▶ Task statement
From the data that follows, copy every line with the string "Rendered".

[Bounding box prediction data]
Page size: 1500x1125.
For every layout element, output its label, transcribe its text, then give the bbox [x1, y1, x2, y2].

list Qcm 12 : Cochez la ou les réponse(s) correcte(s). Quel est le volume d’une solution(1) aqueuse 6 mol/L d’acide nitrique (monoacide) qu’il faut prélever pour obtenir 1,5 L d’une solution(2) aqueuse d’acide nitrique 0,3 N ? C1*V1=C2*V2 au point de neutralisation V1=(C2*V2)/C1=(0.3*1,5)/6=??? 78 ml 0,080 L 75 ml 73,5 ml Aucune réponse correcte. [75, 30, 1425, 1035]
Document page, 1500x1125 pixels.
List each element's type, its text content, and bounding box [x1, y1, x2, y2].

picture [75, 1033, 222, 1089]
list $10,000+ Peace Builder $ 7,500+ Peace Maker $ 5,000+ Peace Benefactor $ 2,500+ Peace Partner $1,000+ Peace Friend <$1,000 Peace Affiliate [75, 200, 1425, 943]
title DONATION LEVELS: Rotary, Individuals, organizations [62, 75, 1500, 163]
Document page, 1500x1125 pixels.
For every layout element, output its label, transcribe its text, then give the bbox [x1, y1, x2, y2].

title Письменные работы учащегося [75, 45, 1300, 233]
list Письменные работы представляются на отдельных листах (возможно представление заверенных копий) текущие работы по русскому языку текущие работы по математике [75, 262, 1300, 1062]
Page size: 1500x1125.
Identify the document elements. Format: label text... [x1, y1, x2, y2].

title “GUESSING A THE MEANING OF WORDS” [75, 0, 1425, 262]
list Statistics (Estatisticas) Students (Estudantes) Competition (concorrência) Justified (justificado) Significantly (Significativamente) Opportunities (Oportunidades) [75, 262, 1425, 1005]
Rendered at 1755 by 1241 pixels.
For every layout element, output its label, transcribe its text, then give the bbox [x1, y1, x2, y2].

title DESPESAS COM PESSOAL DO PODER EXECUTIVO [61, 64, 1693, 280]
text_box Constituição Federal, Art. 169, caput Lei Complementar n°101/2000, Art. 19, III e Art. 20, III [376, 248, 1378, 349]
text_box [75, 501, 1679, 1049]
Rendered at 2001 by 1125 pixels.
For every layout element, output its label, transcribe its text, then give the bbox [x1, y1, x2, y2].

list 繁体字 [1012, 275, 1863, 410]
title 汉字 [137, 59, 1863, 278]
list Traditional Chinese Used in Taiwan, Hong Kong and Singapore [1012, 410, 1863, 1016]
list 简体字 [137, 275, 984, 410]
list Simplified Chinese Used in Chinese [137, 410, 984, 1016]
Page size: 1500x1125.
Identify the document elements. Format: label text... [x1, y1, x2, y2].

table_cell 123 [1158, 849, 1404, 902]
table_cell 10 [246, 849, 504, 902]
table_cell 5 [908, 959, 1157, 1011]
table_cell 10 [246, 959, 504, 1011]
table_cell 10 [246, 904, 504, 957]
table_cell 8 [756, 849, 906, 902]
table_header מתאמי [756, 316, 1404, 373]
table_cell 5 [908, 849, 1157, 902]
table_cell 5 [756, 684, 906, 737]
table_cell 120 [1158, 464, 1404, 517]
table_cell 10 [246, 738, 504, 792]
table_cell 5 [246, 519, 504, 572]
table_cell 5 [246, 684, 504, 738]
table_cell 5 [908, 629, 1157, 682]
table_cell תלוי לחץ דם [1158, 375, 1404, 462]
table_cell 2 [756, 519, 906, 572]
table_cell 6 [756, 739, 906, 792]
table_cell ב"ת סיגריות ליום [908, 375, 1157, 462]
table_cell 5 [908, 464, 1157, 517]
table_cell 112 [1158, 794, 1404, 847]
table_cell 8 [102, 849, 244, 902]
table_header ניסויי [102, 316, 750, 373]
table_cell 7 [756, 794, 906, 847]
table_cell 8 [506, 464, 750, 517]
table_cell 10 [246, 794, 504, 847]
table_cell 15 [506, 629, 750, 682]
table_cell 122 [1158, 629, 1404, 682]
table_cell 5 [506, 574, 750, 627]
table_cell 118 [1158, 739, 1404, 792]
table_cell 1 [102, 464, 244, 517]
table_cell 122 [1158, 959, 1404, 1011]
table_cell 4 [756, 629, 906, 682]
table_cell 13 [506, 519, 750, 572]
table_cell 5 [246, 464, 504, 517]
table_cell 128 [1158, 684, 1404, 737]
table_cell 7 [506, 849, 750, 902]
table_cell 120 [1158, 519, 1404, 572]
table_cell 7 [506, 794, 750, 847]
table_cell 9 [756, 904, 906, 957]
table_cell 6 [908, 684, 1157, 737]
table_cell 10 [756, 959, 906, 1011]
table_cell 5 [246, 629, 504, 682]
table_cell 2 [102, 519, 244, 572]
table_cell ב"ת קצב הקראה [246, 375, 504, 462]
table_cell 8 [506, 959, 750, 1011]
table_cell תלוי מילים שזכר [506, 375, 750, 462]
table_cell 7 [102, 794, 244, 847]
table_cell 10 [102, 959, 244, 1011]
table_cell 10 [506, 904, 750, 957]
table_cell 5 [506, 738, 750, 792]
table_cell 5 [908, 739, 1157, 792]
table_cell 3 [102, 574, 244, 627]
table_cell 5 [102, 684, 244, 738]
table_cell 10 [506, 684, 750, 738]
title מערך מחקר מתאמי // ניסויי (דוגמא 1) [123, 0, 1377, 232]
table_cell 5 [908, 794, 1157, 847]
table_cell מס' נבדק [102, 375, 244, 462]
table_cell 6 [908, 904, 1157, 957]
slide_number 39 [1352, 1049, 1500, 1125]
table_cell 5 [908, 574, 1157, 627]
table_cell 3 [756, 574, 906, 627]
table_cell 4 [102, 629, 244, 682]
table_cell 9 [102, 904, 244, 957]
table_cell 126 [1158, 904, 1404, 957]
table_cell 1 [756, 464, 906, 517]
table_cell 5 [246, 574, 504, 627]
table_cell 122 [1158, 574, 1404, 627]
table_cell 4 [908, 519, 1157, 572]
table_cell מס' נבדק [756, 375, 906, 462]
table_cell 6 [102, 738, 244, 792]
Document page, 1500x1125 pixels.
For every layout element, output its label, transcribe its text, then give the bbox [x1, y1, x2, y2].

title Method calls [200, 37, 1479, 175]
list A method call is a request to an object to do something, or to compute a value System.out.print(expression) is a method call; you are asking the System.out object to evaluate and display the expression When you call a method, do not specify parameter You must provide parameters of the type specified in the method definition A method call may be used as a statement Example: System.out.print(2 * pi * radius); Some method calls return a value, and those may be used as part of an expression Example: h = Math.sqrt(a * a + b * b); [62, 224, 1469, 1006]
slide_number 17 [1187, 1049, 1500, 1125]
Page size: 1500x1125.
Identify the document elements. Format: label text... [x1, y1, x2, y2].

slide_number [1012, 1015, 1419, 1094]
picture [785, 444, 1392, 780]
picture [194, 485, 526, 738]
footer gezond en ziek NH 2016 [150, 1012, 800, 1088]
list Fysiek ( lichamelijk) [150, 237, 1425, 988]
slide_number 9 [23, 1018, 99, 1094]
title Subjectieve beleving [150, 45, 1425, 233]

▶ Answer to this problem
Rendered at 1755 by 1241 pixels.
Rendered at 2001 by 1125 pixels.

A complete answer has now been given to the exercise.